- **Action item A**
Transcribe the portion of the comment thread about Tarantino that starts at the words "Hitch doesn’t foreground" and ends after the words "end of him.".

- **Text for analysis**
I guess that’s a “Nay”.
“He is not good for the same reason Green Day is not good.”
That’s funny.
Hitch doesn’t foreground genre like Tarantino does.
well,at least he’s not as stupid as Rodriguez is :P
Thankfully “Inglorious Basterds” seems ready to tank and that should be the end of him.
Fuck all of you, you just got a vendetta on Hollywood (rightfully so), but Tarantino is not one of those Michael Bay types, he doesn’t try to be serious, and that is what makes his films so entertaining, no he doesn’t make good films, not at all, but he makes entertaining films; for good films, just watch Bergman or Tarkovsky. I like Tarentino films, not because their good, but because he is entertaining, with a hint of intelligence, and he is one of thee few that can still do that in Hollywood today, now say what you may, but Tarentino is slowing the sinking of the shit-hole ship of Hollywood, or at least not moving, while it sinks even deeper; anyway when I go watch Tarentino films, I expect exactly what I get, a Bloody, Over the top, un-believable shit going down, that is thee whole point to his films (If any), they are not taking them self’s seriously, its like Sean Connery in The Rock, I can’t believe I’m getting paid for this shit, Tarentino, does that with every films he does, like it or hate it, you have to admet that he is better than Michael Bay and Friends.
P.S. Sorry for thee rant
Daniel Kasman
The guy’s an interesting filmmaker, even if one doesn’t like him or his movies. There’s no reason to “nay” him or any other filmmaker. Cinema shouldn’t be a yes or no option—there’s just varying degrees of interest, entertainment, beauty, meaning, etc.

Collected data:
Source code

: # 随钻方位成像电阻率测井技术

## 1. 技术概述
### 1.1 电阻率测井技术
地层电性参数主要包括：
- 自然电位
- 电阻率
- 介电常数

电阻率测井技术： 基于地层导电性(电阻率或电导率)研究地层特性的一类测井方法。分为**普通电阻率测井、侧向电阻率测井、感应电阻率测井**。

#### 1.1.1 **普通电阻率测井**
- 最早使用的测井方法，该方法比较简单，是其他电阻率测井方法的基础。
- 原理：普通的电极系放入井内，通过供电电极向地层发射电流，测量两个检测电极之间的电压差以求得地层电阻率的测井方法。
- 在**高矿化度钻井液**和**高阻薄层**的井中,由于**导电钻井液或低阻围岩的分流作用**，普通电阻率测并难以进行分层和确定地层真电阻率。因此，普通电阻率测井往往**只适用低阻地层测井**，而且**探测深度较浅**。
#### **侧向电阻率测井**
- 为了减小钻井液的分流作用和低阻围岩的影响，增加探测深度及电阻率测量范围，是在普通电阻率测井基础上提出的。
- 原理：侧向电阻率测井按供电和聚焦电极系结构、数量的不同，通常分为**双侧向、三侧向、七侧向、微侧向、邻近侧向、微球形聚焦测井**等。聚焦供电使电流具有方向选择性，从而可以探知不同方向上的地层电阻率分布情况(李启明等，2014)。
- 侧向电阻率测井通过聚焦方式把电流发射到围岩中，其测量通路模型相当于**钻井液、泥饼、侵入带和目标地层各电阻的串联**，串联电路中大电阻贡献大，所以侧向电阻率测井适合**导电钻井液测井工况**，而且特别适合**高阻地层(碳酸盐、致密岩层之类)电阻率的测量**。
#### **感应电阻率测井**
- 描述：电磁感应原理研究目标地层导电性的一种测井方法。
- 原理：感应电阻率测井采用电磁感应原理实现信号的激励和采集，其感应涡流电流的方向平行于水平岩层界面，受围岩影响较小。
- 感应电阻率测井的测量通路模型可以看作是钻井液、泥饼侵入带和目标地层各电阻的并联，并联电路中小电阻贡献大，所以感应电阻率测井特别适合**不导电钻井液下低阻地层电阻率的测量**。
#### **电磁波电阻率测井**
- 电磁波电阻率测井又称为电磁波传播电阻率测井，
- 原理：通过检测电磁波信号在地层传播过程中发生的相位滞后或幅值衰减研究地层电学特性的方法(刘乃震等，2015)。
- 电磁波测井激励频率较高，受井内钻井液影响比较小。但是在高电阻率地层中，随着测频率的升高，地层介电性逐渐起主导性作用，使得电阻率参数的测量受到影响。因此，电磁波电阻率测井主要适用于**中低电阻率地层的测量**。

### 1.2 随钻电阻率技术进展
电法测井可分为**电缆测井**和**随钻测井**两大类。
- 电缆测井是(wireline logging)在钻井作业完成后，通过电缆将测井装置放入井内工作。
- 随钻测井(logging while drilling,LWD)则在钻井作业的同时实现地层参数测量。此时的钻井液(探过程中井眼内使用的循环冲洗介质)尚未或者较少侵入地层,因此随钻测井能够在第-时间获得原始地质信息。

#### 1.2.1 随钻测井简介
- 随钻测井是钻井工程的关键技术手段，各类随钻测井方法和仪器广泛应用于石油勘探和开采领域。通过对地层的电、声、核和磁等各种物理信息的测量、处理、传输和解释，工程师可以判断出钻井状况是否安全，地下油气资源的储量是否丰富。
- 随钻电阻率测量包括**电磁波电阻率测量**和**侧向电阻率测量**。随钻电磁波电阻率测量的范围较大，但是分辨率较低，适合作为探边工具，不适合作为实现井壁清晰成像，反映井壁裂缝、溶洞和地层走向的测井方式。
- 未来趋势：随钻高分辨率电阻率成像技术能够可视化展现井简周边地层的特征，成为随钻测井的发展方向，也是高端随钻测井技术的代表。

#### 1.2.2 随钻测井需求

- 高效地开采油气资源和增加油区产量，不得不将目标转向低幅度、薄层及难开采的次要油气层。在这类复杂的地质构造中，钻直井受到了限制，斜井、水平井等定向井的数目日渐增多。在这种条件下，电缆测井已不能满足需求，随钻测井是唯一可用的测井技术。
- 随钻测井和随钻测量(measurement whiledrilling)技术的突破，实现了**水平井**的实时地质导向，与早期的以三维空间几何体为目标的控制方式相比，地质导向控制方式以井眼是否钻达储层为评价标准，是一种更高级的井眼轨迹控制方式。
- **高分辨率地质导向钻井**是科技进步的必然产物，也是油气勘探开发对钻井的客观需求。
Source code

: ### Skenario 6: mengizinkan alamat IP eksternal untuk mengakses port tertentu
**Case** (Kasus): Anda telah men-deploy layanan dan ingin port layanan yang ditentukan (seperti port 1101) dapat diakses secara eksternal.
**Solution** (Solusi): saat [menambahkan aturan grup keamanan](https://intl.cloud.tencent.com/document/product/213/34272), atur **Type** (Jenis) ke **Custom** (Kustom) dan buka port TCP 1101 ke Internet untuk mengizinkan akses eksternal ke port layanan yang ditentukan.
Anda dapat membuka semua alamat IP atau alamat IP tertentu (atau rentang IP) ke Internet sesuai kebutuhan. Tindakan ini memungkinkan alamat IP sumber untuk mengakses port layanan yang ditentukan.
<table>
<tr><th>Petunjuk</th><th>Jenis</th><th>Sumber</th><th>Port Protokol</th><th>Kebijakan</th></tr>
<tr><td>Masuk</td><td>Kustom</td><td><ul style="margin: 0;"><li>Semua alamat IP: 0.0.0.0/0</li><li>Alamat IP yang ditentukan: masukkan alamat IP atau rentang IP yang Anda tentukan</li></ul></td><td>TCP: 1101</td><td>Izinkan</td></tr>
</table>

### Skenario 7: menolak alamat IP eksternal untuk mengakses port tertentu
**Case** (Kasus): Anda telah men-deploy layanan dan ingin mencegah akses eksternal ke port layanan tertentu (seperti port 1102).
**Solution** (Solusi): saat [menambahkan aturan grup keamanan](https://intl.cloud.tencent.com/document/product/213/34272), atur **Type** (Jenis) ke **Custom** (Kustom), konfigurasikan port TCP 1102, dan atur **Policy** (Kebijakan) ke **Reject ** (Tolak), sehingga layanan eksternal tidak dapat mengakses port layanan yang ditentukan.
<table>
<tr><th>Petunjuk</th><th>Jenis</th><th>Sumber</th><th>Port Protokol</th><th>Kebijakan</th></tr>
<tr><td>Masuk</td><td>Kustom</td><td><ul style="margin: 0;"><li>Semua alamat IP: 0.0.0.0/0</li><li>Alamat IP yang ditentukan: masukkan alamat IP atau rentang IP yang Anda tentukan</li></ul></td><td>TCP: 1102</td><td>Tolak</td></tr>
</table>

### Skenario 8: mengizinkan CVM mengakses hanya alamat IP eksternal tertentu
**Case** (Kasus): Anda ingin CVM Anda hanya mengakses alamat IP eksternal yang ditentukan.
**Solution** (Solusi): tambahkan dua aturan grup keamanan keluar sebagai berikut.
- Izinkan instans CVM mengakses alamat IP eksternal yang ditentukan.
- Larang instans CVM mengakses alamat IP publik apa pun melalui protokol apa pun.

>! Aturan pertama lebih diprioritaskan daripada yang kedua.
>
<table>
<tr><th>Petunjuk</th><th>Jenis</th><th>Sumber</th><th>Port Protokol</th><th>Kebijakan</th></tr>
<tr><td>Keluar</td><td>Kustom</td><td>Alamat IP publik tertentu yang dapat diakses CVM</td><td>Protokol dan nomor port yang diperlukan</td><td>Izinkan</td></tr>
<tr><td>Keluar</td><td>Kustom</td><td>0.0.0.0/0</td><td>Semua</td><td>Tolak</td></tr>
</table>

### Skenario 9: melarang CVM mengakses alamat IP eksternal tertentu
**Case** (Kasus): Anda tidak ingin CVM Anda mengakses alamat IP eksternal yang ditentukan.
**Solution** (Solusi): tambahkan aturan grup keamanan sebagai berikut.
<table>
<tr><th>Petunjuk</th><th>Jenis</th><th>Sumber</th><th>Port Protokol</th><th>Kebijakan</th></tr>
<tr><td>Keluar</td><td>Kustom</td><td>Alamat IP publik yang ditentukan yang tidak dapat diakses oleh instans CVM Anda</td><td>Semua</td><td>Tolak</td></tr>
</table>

- **Action item B**
In the listing, restate word for word the lines from the one containing "daripada yang kedua." through the one containing "<tr><td>Keluar</td><td>Kustom</td><td>Alamat IP publik tertentu".

- **Task response A**
Hitch doesn’t foreground genre like Tarantino does.
well,at least he’s not as stupid as Rodriguez is :P
Thankfully “Inglorious Basterds” seems ready to tank and that should be the end of him.

- **Task response B**
>! Aturan pertama lebih diprioritaskan daripada yang kedua.
>
<table>
<tr><th>Petunjuk</th><th>Jenis</th><th>Sumber</th><th>Port Protokol</th><th>Kebijakan</th></tr>
<tr><td>Keluar</td><td>Kustom</td><td>Alamat IP publik tertentu yang dapat diakses CVM</td><td>Protokol dan nomor port yang diperlukan</td><td>Izinkan</td></tr>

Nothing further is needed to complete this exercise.